Understanding the uncertainty requires an appreciation for the twists and turns in how America forms its laws.

First, Congress has a voice—probably the deciding voice—in the question of Saturday delivery. But Congress is evidently not yet ready to use it in support of the postmaster general’s plan. Barely a month had passed after Donahoe’s announcement when both Houses of Congress passed a law requiring six-day mail delivery through Sept. 30, 2013.

Or maybe it didn’t. The question, like many in Washington, is a matter of interpretation.
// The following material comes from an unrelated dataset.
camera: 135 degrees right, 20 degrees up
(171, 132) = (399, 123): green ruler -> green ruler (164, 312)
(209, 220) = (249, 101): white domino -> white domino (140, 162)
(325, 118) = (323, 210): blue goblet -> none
USPS has aggressively advertised the imminent end of Saturday mail delivery since March 2009. But the drive to move to five-day service is not totally of recent origin. Postal management has sporadically pushed to cut Saturdays since USPS first encountered serious financial disruption in the 1980s as it tried to wean itself from tax support. Coalitions of postal workers and mailers—including NNA—disagreed. Their opposition set up the pattern of appropriations bills that mandate continued Saturday mail, which have been enacted annually since 1983, each requiring service for that fiscal year.

Now the heads of both committees overseeing USPS—the House Oversight and Government Reform and Senate Homeland Security and Governmental Affairs Committees—believe Donahoe should be allowed to shift to five-day mail delivery at some point. So why hasn’t Congress backed the postmaster general?

First, the appropriations process in Congress has long trumped the wishes of committees that believe they are the governors of the agencies they oversee. Interest groups that cannot achieve their goals in oversight committees often go to the “appropriators” for help. The appropriations committees have the power to tie compliance with their wishes to the granting of funds for agency operations, and in so doing override—and often earn the resentment of—the oversight committees. That is what happened when the six-day mail rider on USPS appropriations bills occurred in the 80s and still occurs today. Management wants a five-day schedule. The oversight committees may favor it. But the appropriators so far do not, and a majority of Congress follows their lead.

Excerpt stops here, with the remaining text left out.